**Texte source**
......

Bien sûr, si sa stratégie avait fonctionné, ç'aurait été un génie. Quand les chevaux sont relâchés sur la piste, le capitaine peut bien claquer son fouet à distance, mais il reste un spectateur.

On pourrait croire que le capitaine américain aurait plus de facilité à insuffler de l'âme à son équipe. Ses joueurs sont des compatriotes. Ce n'est pas le cas des Européens, dont les joueurs viennent de huit différentes nations.

D'ailleurs, la compétition se déroulait en Écosse, qui s'est presque séparée du Royaume-Uni il y a deux semaines. Et le Royaume-Uni pourrait organiser un référendum d'ici 2017 pour quitter l'Union européenne.

Mais le sport par équipe se compare plus à la guerre qu'à la politique. La solidarité revient à la meute avant le drapeau. La dernière victoire américaine en 2008 le démontre. Le capitaine américain s'était même inspiré d'une méthode des Navy Seal. En préparation du tournoi, il avait divisé l'équipe en trois groupes pour tisser des liens encore plus étroits entre les individus.

Enfin, en plus du leadership et du sentiment national, la Coupe Ryder illustre une troisième limite: celle de l'analyse. Il y a une part d'insondable dans la performance sportive, du moins quand on la regarde depuis les gradins.

C'est un travail qui, pour reprendre une formule consacrée, consiste parfois à regarder les combats à distance, puis à se rendre par la suite sur le champ de bataille et tirer sur ceux qui y gisent encore.

......

**Données brutes**

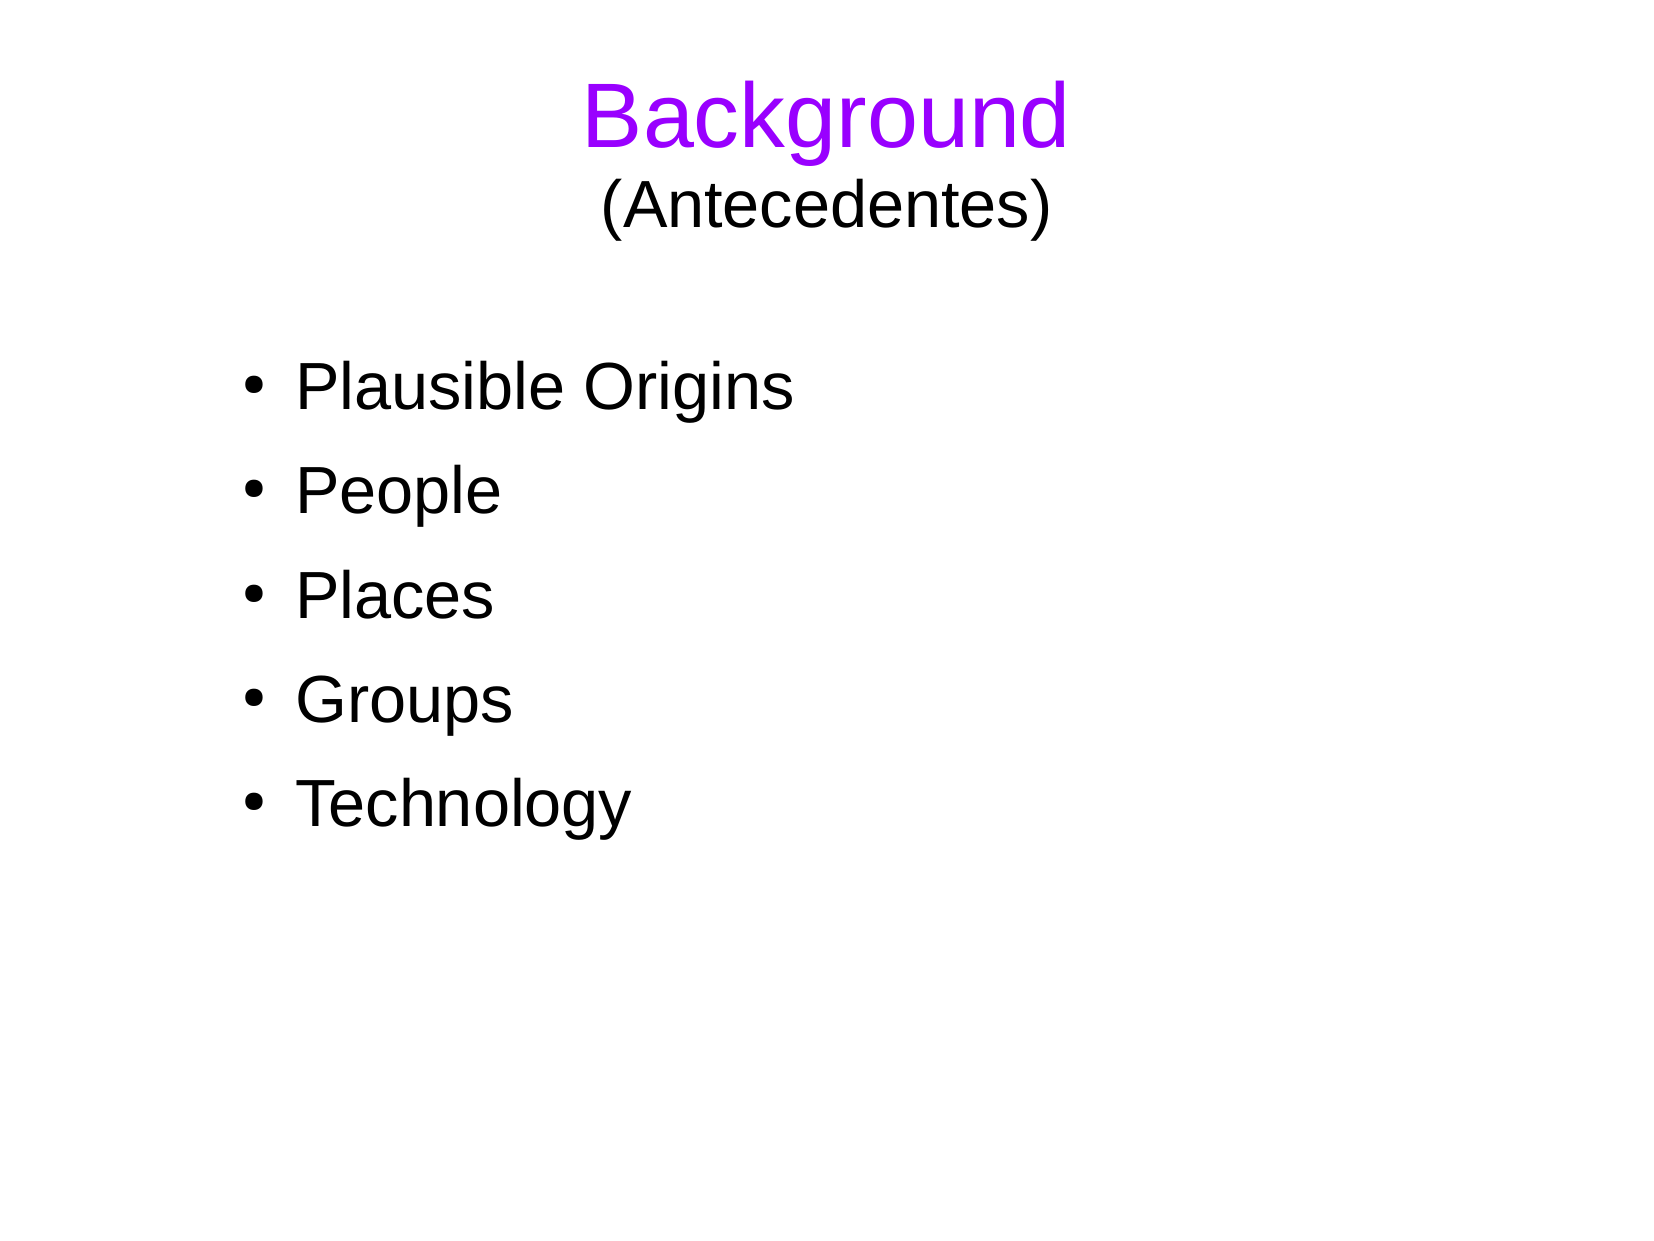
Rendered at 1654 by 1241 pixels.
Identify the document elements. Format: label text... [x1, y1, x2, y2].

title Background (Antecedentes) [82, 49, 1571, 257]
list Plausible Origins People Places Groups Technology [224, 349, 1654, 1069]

......

**Objectif énoncé**
Transcrivez intégralement le texte source sur la Coupe Ryder, à l'identique.

**Réponse**
Bien sûr, si sa stratégie avait fonctionné, ç'aurait été un génie. Quand les chevaux sont relâchés sur la piste, le capitaine peut bien claquer son fouet à distance, mais il reste un spectateur.

On pourrait croire que le capitaine américain aurait plus de facilité à insuffler de l'âme à son équipe. Ses joueurs sont des compatriotes. Ce n'est pas le cas des Européens, dont les joueurs viennent de huit différentes nations.

D'ailleurs, la compétition se déroulait en Écosse, qui s'est presque séparée du Royaume-Uni il y a deux semaines. Et le Royaume-Uni pourrait organiser un référendum d'ici 2017 pour quitter l'Union européenne.

Mais le sport par équipe se compare plus à la guerre qu'à la politique. La solidarité revient à la meute avant le drapeau. La dernière victoire américaine en 2008 le démontre. Le capitaine américain s'était même inspiré d'une méthode des Navy Seal. En préparation du tournoi, il avait divisé l'équipe en trois groupes pour tisser des liens encore plus étroits entre les individus.

Enfin, en plus du leadership et du sentiment national, la Coupe Ryder illustre une troisième limite: celle de l'analyse. Il y a une part d'insondable dans la performance sportive, du moins quand on la regarde depuis les gradins.

C'est un travail qui, pour reprendre une formule consacrée, consiste parfois à regarder les combats à distance, puis à se rendre par la suite sur le champ de bataille et tirer sur ceux qui y gisent encore.